[EXERCISE GOAL] In the listing below, find each line that holds the string "pinky" and copy it.

[INPUT DATA]
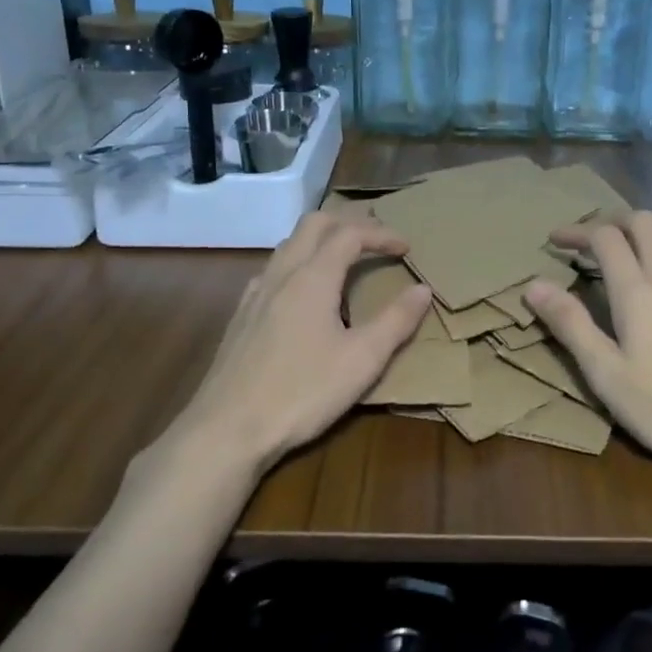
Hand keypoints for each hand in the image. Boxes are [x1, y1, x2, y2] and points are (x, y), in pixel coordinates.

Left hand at [168, 212, 432, 473]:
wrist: (227, 429)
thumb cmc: (302, 392)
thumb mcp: (362, 360)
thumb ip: (396, 321)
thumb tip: (423, 290)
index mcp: (313, 278)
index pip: (350, 234)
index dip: (381, 234)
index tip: (406, 248)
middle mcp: (281, 274)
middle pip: (314, 224)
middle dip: (348, 223)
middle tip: (376, 239)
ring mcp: (255, 293)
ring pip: (289, 244)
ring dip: (320, 240)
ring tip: (344, 260)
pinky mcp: (241, 316)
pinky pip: (272, 270)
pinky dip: (298, 263)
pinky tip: (302, 294)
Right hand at [524, 211, 651, 492]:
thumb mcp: (605, 372)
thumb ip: (570, 324)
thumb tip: (533, 284)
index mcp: (638, 290)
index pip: (605, 237)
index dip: (577, 231)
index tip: (553, 241)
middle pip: (643, 222)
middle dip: (611, 221)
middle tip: (587, 240)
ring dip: (640, 238)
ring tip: (620, 261)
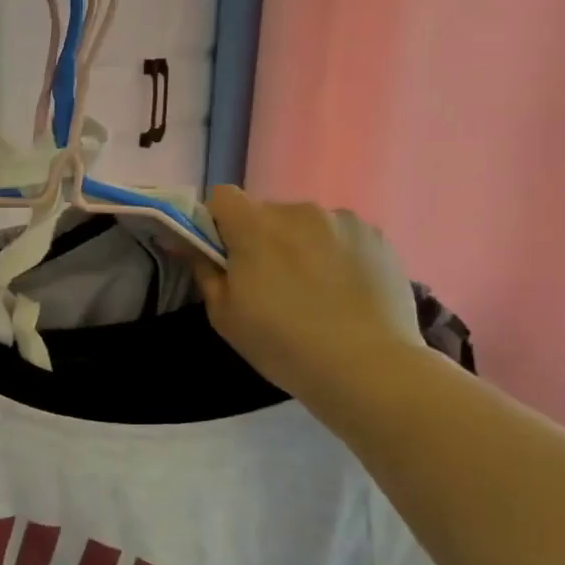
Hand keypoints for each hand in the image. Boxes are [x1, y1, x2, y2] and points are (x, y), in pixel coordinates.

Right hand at [192, 187, 424, 405]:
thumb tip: (188, 242)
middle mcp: (298, 210)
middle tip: (268, 282)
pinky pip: (340, 236)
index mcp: (254, 226)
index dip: (216, 222)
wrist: (367, 367)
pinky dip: (334, 254)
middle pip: (265, 212)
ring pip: (305, 224)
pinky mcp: (376, 236)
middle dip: (260, 238)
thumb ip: (204, 269)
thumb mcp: (224, 315)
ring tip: (313, 289)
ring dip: (299, 244)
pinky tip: (343, 291)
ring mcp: (342, 220)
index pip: (221, 197)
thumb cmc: (282, 343)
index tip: (223, 255)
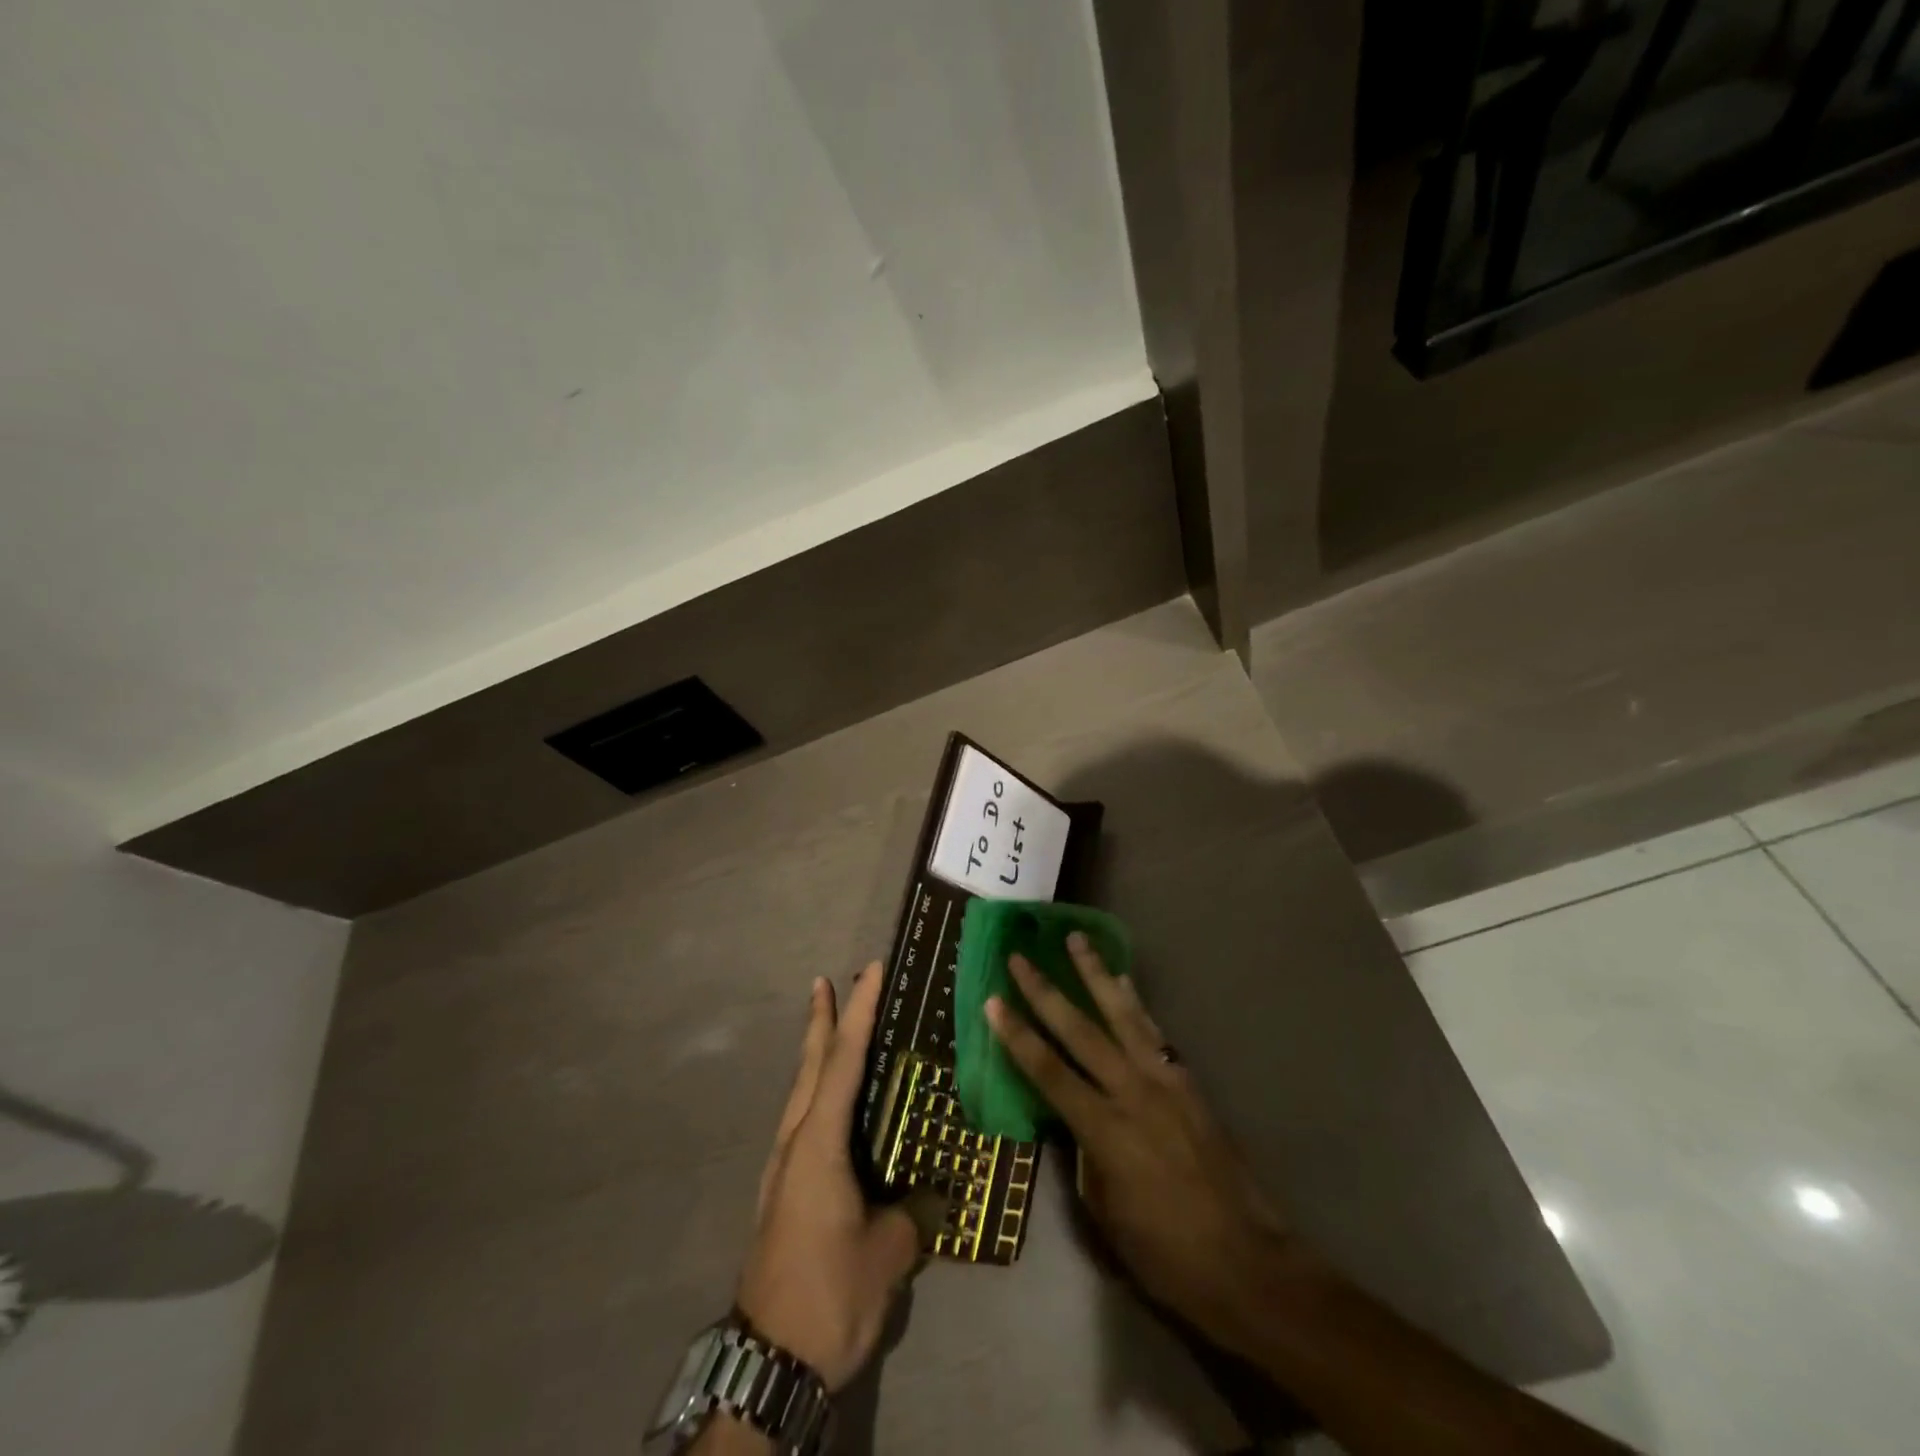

[EXERCISE ANSWER]
pinky mcp: (241, 316)
pinky pip: (272, 270)
pinky dip: (298, 263)
pinky tip: (302, 294)
pinky pip: (340, 236)
pinky dip: (334, 254)
pinky mcp: (376, 236)
pinky tip: (343, 291)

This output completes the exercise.